Squint just right, and you might be able to tell this new fifth-generation Forester from the fourth-gen it replaces. Subaru has opted for evolution rather than revolution throughout this vehicle. The biggest change most people will notice is the additional 1.4 inches of leg room in the back seat, turning what was once a cramped perch into one that’s now more spacious than the Outback's (or that of many luxury cars). The wheelbase has also been stretched by 1.2 inches, which helps facilitate the more spacious interior.
This new Forester will also be stiffer than the outgoing model, resulting in decreased noise, improved ride quality, and sharper handling. That’s because it’s built on a stretched version of the same modular Subaru Global Platform that also underpins the new Crosstrek and Ascent.

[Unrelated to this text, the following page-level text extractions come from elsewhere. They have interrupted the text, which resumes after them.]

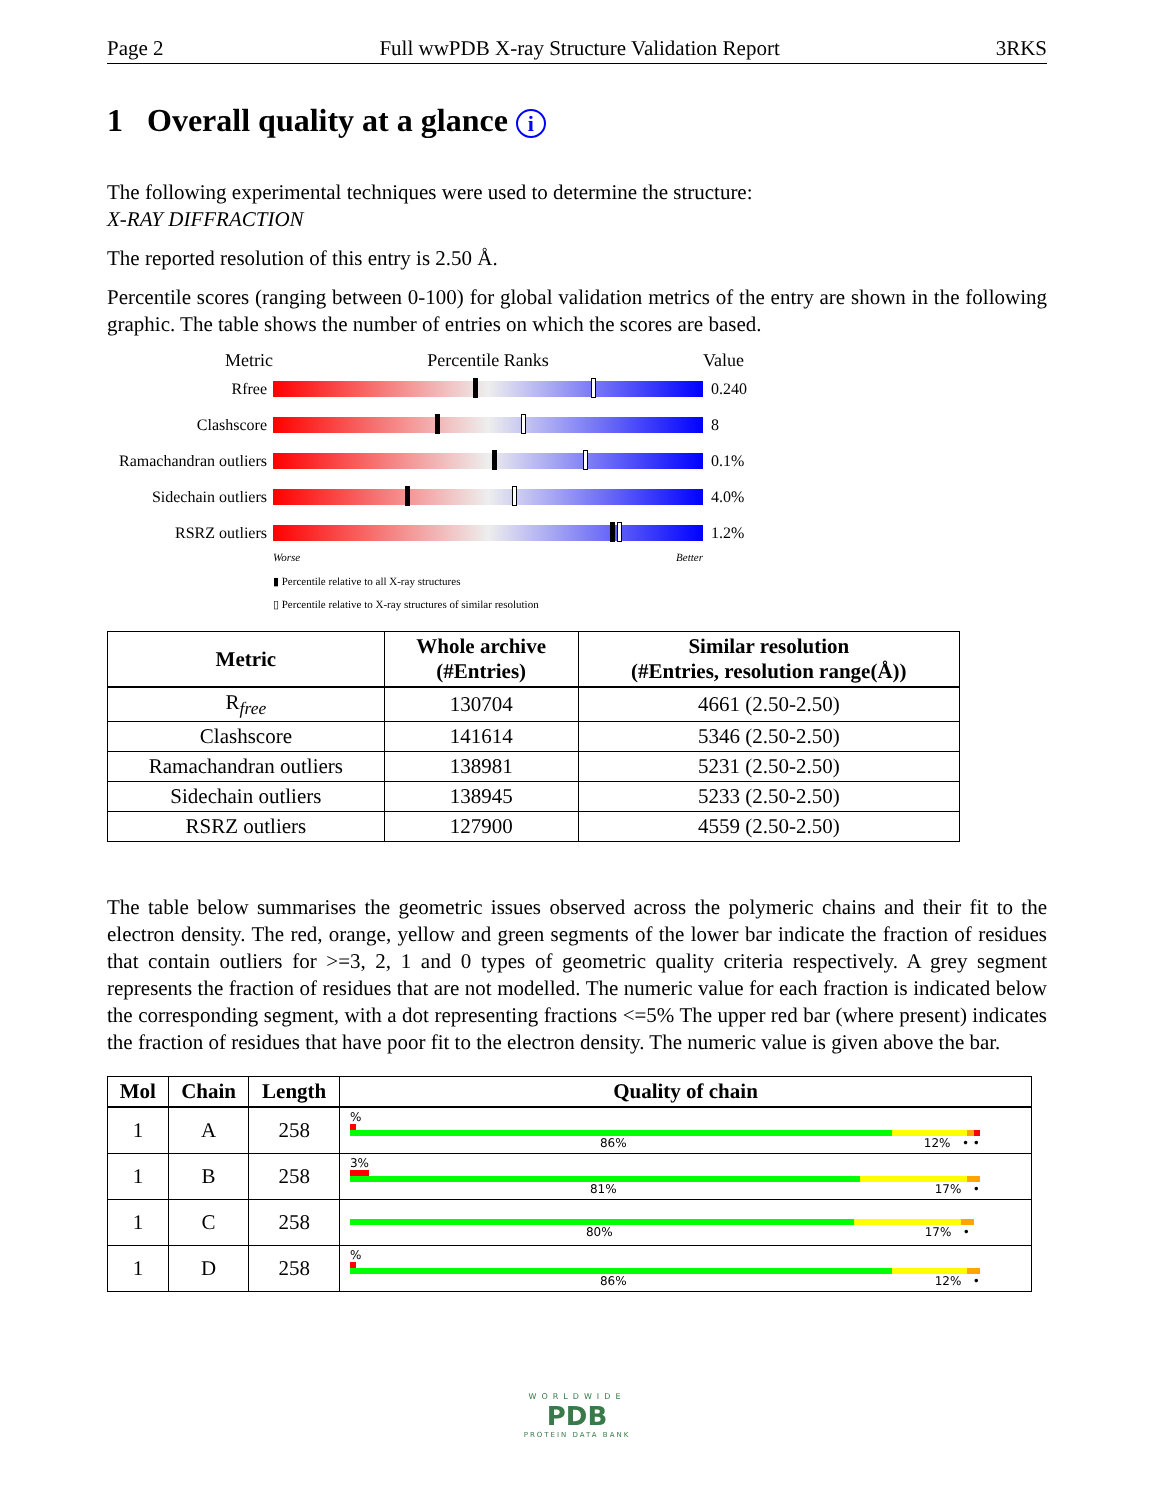Page 2 Full wwPDB X-ray Structure Validation Report 3RKS
1 Overall quality at a glance i
The following experimental techniques were used to determine the structure:
X-RAY DIFFRACTION
The reported resolution of this entry is 2.50 Å.
Percentile scores (ranging between 0-100) for global validation metrics of the entry are shown in the following graphic. The table shows the number of entries on which the scores are based.
Metric Percentile Ranks Value
Rfree 0.240
Clashscore 8
Ramachandran outliers
0.1%
Sidechain outliers
4.0%
RSRZ outliers 1.2%
Worse Better
▮ Percentile relative to all X-ray structures
▯ Percentile relative to X-ray structures of similar resolution
| Metric | Whole archive (#Entries) | Similar resolution (#Entries, resolution range(Å)) |
| --- | --- | --- |
| R<sub>free</sub> | 130704 | 4661 (2.50-2.50) |
| Clashscore | 141614 | 5346 (2.50-2.50) |
| Ramachandran outliers | 138981 | 5231 (2.50-2.50) |
| Sidechain outliers | 138945 | 5233 (2.50-2.50) |
| RSRZ outliers | 127900 | 4559 (2.50-2.50) |
The table below summarises the geometric issues observed across the polymeric chains and their fit to the electron density. The red, orange, yellow and green segments of the lower bar indicate the fraction of residues that contain outliers for >=3, 2, 1 and 0 types of geometric quality criteria respectively. A grey segment represents the fraction of residues that are not modelled. The numeric value for each fraction is indicated below the corresponding segment, with a dot representing fractions <=5% The upper red bar (where present) indicates the fraction of residues that have poor fit to the electron density. The numeric value is given above the bar.
| Mol | Chain | Length | Quality of chain |
| --- | --- | --- | --- |
| 1 | A | 258 | % 86% 12% • • |
| 1 | B | 258 | 3% 81% 17% • |
| 1 | C | 258 | 80% 17% • |
| 1 | D | 258 | % 86% 12% • |
WORLDWIDE
PDB
PROTEIN DATA BANK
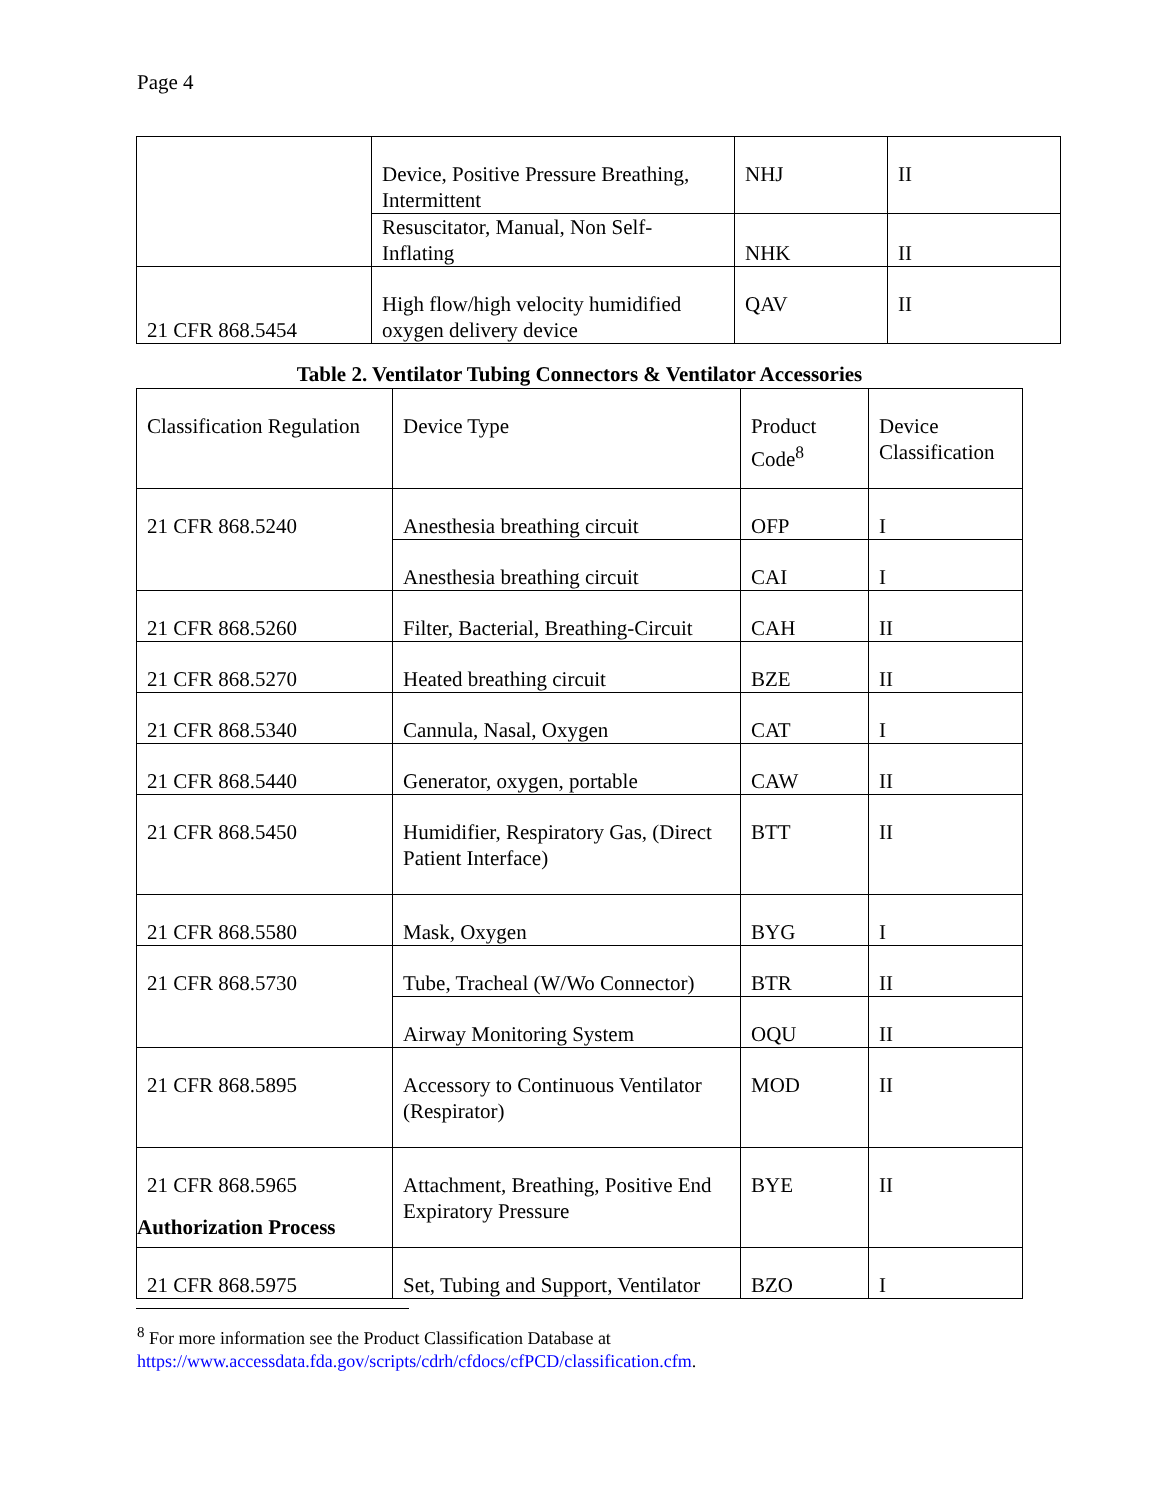Page 4
| | Device, Positive Pressure Breathing, Intermittent | NHJ | II |
| | Resuscitator, Manual, Non Self-Inflating | NHK | II |
| 21 CFR 868.5454 | High flow/high velocity humidified oxygen delivery device | QAV | II |
Table 2. Ventilator Tubing Connectors & Ventilator Accessories
| Classification Regulation | Device Type | Product Code<sup>8</sup> | Device Classification |
| 21 CFR 868.5240 | Anesthesia breathing circuit | OFP | I |
| | Anesthesia breathing circuit | CAI | I |
| 21 CFR 868.5260 | Filter, Bacterial, Breathing-Circuit | CAH | II |
| 21 CFR 868.5270 | Heated breathing circuit | BZE | II |
| 21 CFR 868.5340 | Cannula, Nasal, Oxygen | CAT | I |
| 21 CFR 868.5440 | Generator, oxygen, portable | CAW | II |
| 21 CFR 868.5450 | Humidifier, Respiratory Gas, (Direct Patient Interface) | BTT | II |
| 21 CFR 868.5580 | Mask, Oxygen | BYG | I |
| 21 CFR 868.5730 | Tube, Tracheal (W/Wo Connector) | BTR | II |
| | Airway Monitoring System | OQU | II |
| 21 CFR 868.5895 | Accessory to Continuous Ventilator (Respirator) | MOD | II |
| 21 CFR 868.5965 | Attachment, Breathing, Positive End Expiratory Pressure | BYE | II |
| 21 CFR 868.5975 | Set, Tubing and Support, Ventilator | BZO | I |
Authorization Process
<sup>8</sup> For more information see the Product Classification Database at
https://www.accessdata.fda.gov/scripts/cdrh/cfdocs/cfPCD/classification.cfm.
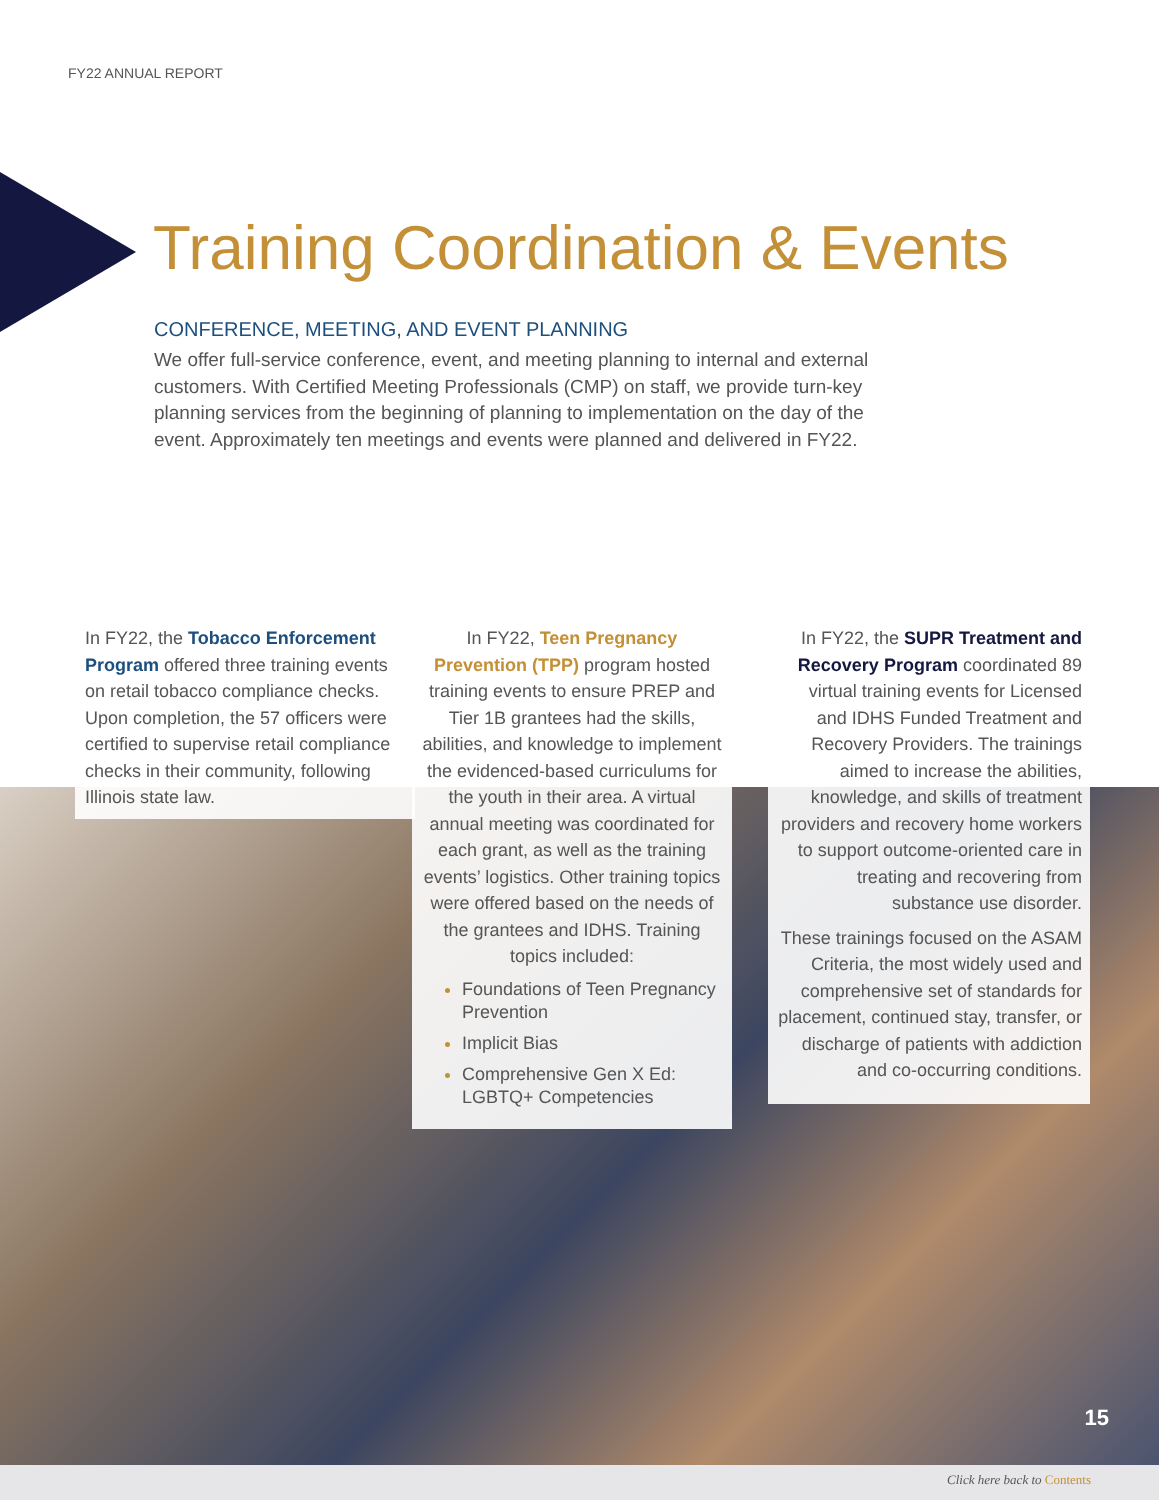FY22 ANNUAL REPORT
Training Coordination & Events
CONFERENCE, MEETING, AND EVENT PLANNING
We offer full-service conference, event, and meeting planning to internal and external customers. With Certified Meeting Professionals (CMP) on staff, we provide turn-key planning services from the beginning of planning to implementation on the day of the event. Approximately ten meetings and events were planned and delivered in FY22.
In FY22, the Tobacco Enforcement Program offered three training events on retail tobacco compliance checks. Upon completion, the 57 officers were certified to supervise retail compliance checks in their community, following Illinois state law.
In FY22, Teen Pregnancy Prevention (TPP) program hosted training events to ensure PREP and Tier 1B grantees had the skills, abilities, and knowledge to implement the evidenced-based curriculums for the youth in their area. A virtual annual meeting was coordinated for each grant, as well as the training events’ logistics. Other training topics were offered based on the needs of the grantees and IDHS. Training topics included:
Foundations of Teen Pregnancy Prevention
Implicit Bias
Comprehensive Gen X Ed: LGBTQ+ Competencies
In FY22, the SUPR Treatment and Recovery Program coordinated 89 virtual training events for Licensed and IDHS Funded Treatment and Recovery Providers. The trainings aimed to increase the abilities, knowledge, and skills of treatment providers and recovery home workers to support outcome-oriented care in treating and recovering from substance use disorder.
These trainings focused on the ASAM Criteria, the most widely used and comprehensive set of standards for placement, continued stay, transfer, or discharge of patients with addiction and co-occurring conditions.
15
Click here back to Contents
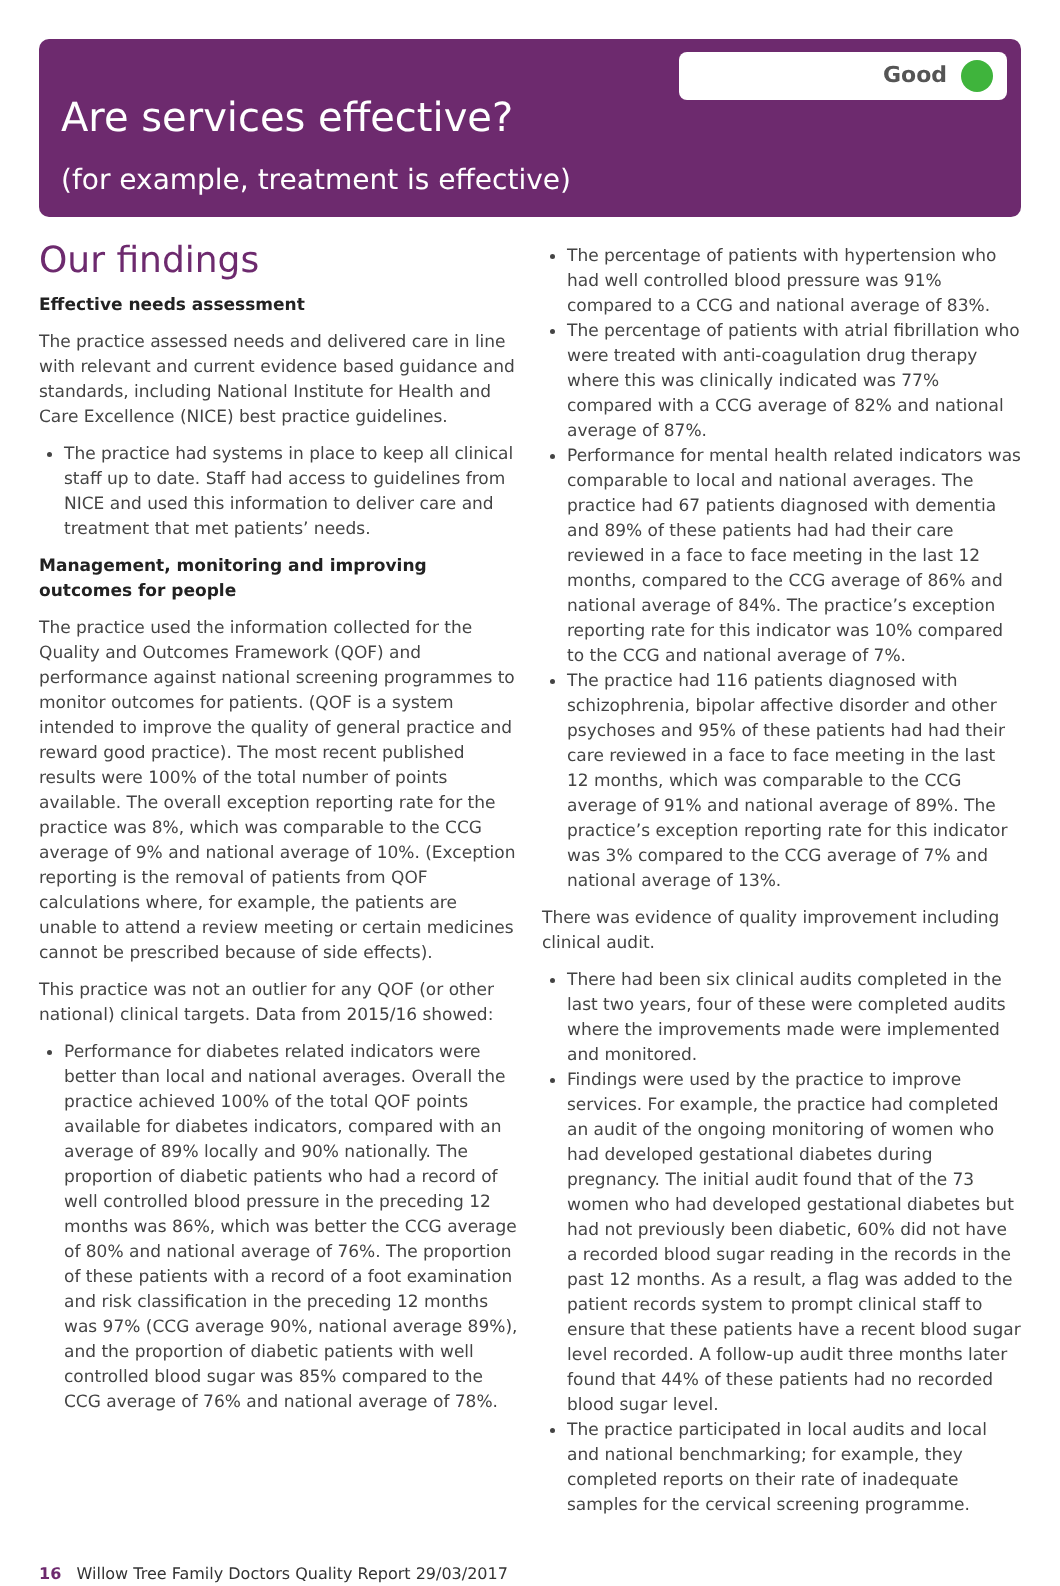Good
Are services effective?
(for example, treatment is effective)
Our findings
Effective needs assessment
The practice assessed needs and delivered care in line with relevant and current evidence based guidance and standards, including National Institute for Health and Care Excellence (NICE) best practice guidelines.
The practice had systems in place to keep all clinical staff up to date. Staff had access to guidelines from NICE and used this information to deliver care and treatment that met patients’ needs.
Management, monitoring and improving outcomes for people
The practice used the information collected for the Quality and Outcomes Framework (QOF) and performance against national screening programmes to monitor outcomes for patients. (QOF is a system intended to improve the quality of general practice and reward good practice). The most recent published results were 100% of the total number of points available. The overall exception reporting rate for the practice was 8%, which was comparable to the CCG average of 9% and national average of 10%. (Exception reporting is the removal of patients from QOF calculations where, for example, the patients are unable to attend a review meeting or certain medicines cannot be prescribed because of side effects).
This practice was not an outlier for any QOF (or other national) clinical targets. Data from 2015/16 showed:
Performance for diabetes related indicators were better than local and national averages. Overall the practice achieved 100% of the total QOF points available for diabetes indicators, compared with an average of 89% locally and 90% nationally. The proportion of diabetic patients who had a record of well controlled blood pressure in the preceding 12 months was 86%, which was better the CCG average of 80% and national average of 76%. The proportion of these patients with a record of a foot examination and risk classification in the preceding 12 months was 97% (CCG average 90%, national average 89%), and the proportion of diabetic patients with well controlled blood sugar was 85% compared to the CCG average of 76% and national average of 78%.
The percentage of patients with hypertension who had well controlled blood pressure was 91% compared to a CCG and national average of 83%.
The percentage of patients with atrial fibrillation who were treated with anti-coagulation drug therapy where this was clinically indicated was 77% compared with a CCG average of 82% and national average of 87%.
Performance for mental health related indicators was comparable to local and national averages. The practice had 67 patients diagnosed with dementia and 89% of these patients had had their care reviewed in a face to face meeting in the last 12 months, compared to the CCG average of 86% and national average of 84%. The practice’s exception reporting rate for this indicator was 10% compared to the CCG and national average of 7%.
The practice had 116 patients diagnosed with schizophrenia, bipolar affective disorder and other psychoses and 95% of these patients had had their care reviewed in a face to face meeting in the last 12 months, which was comparable to the CCG average of 91% and national average of 89%. The practice’s exception reporting rate for this indicator was 3% compared to the CCG average of 7% and national average of 13%.
There was evidence of quality improvement including clinical audit.
There had been six clinical audits completed in the last two years, four of these were completed audits where the improvements made were implemented and monitored.
Findings were used by the practice to improve services. For example, the practice had completed an audit of the ongoing monitoring of women who had developed gestational diabetes during pregnancy. The initial audit found that of the 73 women who had developed gestational diabetes but had not previously been diabetic, 60% did not have a recorded blood sugar reading in the records in the past 12 months. As a result, a flag was added to the patient records system to prompt clinical staff to ensure that these patients have a recent blood sugar level recorded. A follow-up audit three months later found that 44% of these patients had no recorded blood sugar level.
The practice participated in local audits and local and national benchmarking; for example, they completed reports on their rate of inadequate samples for the cervical screening programme.
16 Willow Tree Family Doctors Quality Report 29/03/2017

It has the same impressive 8.7 inches of ground clearance as other Subarus, the same All-Wheel Drive system, and the same Continuously Variable Transmission. The only engine option will be an updated, direct-injection version of the 2.5-liter flat-four that gains 12 horsepower and two pound-feet for a total of 182 horsepower and 176 pound-feet of torque—a modest, but welcome boost.
Buyers are likely to notice the increase in standard equipment levels. All trim levels of the Forester now have LED headlights, semi-autonomous safety features, and programmable driving modes that alter throttle response and transmission settings to maximize either fuel efficiency or a responsive driving experience. Higher trim levels benefit from roof rails, a moon roof that extends over the rear seats, leather seats, and unique interior and exterior trim pieces. Headlining the options list is a new—and novel—technology Subaru has dubbed DriverFocus, which can identify the faces of different drivers, and remember their preferences for seat and mirror positions, and climate control settings. DriverFocus also works to monitor whether or not the driver is paying attention to the road, and will alert them if their attention wavers. That feature will likely prove popular with parents of teenagers, as it could work to help prevent texting while driving.
Subaru likes to call the Forester an SUV, but with the same platform and transmission as the Crosstrek hatch, and a similar motor and transmission to the Outback, as well as prices for the three that overlap depending on spec levels, it can be hard to tell where each falls within the brand’s lineup. The compact Crosstrek, mid-size Forester, and larger Outback (as well as the new eight-seat Ascent), are all unibody, AWD crossovers, rather than body-on-frame, Four-Wheel Drive SUVs. Pick the on that suits your budget, and is sized appropriately for the number of dogs, or human offspring you wish to carry, the range offers effectively identical experiences beyond those two factors.
And that leads us to our biggest criticism of the new Forester in particular, and Subaru’s newly expanded range of crossovers in general—they lack enthusiast-oriented options. The fourth-gen Forester was available in an XT trim level that offered a powerful, turbocharged motor, tight suspension, and a manual transmission. It was still practical, but also super fun to drive. This new Forester has no such option. And that’s a shame. The same company that makes the bonkers WRX STI, and the sweet-handling BRZ, has now built a wall between driving experience and utility.
That’s not to say that the Forester won’t remain a wonderfully practical option for many drivers. Where other brands focus on headline horsepower figures and aggressive styling, Subaru does an outstanding job with practical, but less sexy features. The unfashionably tall glasshouse on the new Forester should result in excellent outwards vision for the driver and all their passengers. The flat-four engine helps there too, reducing the height of the hood for better forwards visibility, while lowering the center of gravity to improve handling. They’ve even managed to make the CVT work pretty well in their latest cars. And, of course, you can’t buy a safer car.
There are a lot of great reasons to buy a Subaru. I just wish that being fun to drive was still one of them.